__Request A__
Reproduce the forum thread on Carl Orff's non-Carmina Burana works in full, without any alteration.

# Carl Orff's non-Carmina Burana works



## Tristan (Jan 5, 2013)

Don't get me wrong--Carmina Burana is an excellent work and it is the reason I am so interested in Latin today. But I believe the reason Carmina Burana became so popular is the fact that it's less avant-garde than most of Carl Orff's other music.

One reason I like Carl Orff so much is because he set ancient Latin to music multiple times. Carmina Burana is part of a trilogy of pieces known as _Trionfi_, the second and third parts of which are _Catulli Carmina_ (Catullus love poems set to music) and _Trionfo di Afrodite_ (Catullus and Sappho wedding poems set to music). I've also been interested in _Antigonae_. Carl Orff's non-Carmina Burana music tends to use little orchestration beyond percussion and piano and it can be a bit jarring and odd. The rest of _Trionfi_, for example, is reminiscent of Stravinsky's _Les Noces_ and Carl Orff himself cited it as inspiration.

Anybody else interested in Carl Orff's lesser-known music? Any suggestions?

Just for reference, here's a selection of the opening of _Catulli Carmina_:


----------



## KenOC (Mar 7, 2011)

I particularly enjoy

- Son of Carmina Burana
- Carmina Burana Strikes Back
- Carmina Burana Unchained
- Bride of Carmina Burana
- Godzilla and Mothra Meet Carmina Burana.

As you say, Orff has other franchises, but I haven't seen them.


----------



## Tristan (Jan 5, 2013)

(Extracted records)
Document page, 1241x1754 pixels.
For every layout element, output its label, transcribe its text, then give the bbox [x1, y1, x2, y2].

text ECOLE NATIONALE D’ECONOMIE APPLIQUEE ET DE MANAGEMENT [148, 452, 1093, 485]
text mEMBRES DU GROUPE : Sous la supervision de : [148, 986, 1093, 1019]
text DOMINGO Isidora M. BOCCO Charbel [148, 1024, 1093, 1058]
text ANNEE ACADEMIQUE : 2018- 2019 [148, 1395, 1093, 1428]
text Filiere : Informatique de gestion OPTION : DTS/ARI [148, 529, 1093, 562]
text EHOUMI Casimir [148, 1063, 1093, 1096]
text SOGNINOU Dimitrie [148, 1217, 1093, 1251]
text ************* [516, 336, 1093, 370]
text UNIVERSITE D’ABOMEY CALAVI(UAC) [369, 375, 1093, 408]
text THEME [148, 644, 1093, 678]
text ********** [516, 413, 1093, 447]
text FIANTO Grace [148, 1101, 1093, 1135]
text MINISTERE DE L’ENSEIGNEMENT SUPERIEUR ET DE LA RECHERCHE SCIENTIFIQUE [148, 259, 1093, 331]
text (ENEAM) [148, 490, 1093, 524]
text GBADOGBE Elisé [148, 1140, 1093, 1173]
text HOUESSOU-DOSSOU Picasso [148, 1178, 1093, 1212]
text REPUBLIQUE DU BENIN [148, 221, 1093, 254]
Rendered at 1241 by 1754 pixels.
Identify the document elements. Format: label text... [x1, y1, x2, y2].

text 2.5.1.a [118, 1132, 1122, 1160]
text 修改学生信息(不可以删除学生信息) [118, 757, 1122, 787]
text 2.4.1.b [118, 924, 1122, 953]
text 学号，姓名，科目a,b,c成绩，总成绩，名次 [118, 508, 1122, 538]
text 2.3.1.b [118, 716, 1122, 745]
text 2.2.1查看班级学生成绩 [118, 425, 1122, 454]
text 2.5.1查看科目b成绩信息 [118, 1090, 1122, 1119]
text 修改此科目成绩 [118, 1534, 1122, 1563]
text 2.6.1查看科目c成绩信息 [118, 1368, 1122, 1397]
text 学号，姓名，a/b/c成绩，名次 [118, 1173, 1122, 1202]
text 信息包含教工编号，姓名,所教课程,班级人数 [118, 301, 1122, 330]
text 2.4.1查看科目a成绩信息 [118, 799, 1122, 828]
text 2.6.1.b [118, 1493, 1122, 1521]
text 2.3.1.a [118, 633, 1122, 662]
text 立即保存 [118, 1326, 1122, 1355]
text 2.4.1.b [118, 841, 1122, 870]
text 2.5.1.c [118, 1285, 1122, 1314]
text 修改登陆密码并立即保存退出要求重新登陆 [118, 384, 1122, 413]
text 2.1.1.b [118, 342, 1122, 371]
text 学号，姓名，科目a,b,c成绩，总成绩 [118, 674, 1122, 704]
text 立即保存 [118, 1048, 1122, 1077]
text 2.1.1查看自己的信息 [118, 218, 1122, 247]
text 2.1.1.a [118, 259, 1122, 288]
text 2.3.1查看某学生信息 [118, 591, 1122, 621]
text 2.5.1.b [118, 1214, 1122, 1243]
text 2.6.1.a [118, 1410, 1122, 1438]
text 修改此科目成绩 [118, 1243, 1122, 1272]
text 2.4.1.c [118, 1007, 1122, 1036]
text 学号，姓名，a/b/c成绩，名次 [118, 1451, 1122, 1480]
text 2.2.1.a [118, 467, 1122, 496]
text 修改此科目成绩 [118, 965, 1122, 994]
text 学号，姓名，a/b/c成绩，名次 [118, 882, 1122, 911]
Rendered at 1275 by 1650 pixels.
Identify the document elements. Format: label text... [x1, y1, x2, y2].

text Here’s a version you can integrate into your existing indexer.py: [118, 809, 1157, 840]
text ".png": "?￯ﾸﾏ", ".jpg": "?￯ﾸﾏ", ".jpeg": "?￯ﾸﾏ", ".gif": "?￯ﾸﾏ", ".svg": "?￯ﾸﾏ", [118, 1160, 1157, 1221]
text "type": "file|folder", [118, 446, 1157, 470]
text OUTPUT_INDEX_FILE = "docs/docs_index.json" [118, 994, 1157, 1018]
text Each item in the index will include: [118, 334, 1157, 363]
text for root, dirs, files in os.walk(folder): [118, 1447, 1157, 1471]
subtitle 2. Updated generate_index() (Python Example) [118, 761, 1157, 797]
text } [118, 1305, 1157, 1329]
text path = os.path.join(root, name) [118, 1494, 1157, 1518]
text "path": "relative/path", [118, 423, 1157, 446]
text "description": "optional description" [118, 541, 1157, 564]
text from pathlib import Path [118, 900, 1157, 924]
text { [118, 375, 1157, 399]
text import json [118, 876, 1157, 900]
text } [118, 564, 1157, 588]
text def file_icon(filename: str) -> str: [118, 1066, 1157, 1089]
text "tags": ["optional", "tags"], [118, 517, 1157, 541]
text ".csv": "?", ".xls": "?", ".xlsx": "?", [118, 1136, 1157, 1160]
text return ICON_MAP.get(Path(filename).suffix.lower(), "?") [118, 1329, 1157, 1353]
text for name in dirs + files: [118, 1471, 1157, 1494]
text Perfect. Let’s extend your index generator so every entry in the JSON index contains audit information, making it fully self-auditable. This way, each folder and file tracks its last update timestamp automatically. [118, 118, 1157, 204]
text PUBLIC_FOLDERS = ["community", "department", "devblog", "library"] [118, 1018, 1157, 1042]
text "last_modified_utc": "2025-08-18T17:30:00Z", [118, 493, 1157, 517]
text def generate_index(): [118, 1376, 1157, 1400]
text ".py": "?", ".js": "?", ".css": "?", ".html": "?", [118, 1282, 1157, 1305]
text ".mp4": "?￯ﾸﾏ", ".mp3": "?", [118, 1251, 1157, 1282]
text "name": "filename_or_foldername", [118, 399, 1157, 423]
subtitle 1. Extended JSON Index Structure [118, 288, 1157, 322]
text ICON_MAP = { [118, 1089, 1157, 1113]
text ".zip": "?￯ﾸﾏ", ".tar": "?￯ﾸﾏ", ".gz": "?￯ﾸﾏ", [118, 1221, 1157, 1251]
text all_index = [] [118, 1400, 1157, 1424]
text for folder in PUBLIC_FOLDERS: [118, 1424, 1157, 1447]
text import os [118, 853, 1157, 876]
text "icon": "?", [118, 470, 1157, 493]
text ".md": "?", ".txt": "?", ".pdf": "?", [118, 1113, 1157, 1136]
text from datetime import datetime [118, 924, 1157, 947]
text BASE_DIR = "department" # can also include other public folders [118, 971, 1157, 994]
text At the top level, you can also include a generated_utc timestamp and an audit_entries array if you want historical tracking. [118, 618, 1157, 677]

__Request B__
In the extracted records, take the part that opens with the line containing "text ECOLE NATIONALE" and closes with the line containing "text ANNEE ACADEMIQUE", and restate those lines with "ACADEMIQUE" replaced by "UNIVERSITAIRE", leaving everything else unchanged. Provide only those lines.

__Reply A__
# Carl Orff's non-Carmina Burana works



## Tristan (Jan 5, 2013)

Don't get me wrong--Carmina Burana is an excellent work and it is the reason I am so interested in Latin today. But I believe the reason Carmina Burana became so popular is the fact that it's less avant-garde than most of Carl Orff's other music.

One reason I like Carl Orff so much is because he set ancient Latin to music multiple times. Carmina Burana is part of a trilogy of pieces known as _Trionfi_, the second and third parts of which are _Catulli Carmina_ (Catullus love poems set to music) and _Trionfo di Afrodite_ (Catullus and Sappho wedding poems set to music). I've also been interested in _Antigonae_. Carl Orff's non-Carmina Burana music tends to use little orchestration beyond percussion and piano and it can be a bit jarring and odd. The rest of _Trionfi_, for example, is reminiscent of Stravinsky's _Les Noces_ and Carl Orff himself cited it as inspiration.

Anybody else interested in Carl Orff's lesser-known music? Any suggestions?

Just for reference, here's a selection of the opening of _Catulli Carmina_:


----------



## KenOC (Mar 7, 2011)

I particularly enjoy

- Son of Carmina Burana
- Carmina Burana Strikes Back
- Carmina Burana Unchained
- Bride of Carmina Burana
- Godzilla and Mothra Meet Carmina Burana.

As you say, Orff has other franchises, but I haven't seen them.


----------



## Tristan (Jan 5, 2013)

__Reply B__
text ECOLE NATIONALE D’ECONOMIE APPLIQUEE ET DE MANAGEMENT [148, 452, 1093, 485]
text mEMBRES DU GROUPE : Sous la supervision de : [148, 986, 1093, 1019]
text DOMINGO Isidora M. BOCCO Charbel [148, 1024, 1093, 1058]
text ANNEE UNIVERSITAIRE : 2018- 2019 [148, 1395, 1093, 1428]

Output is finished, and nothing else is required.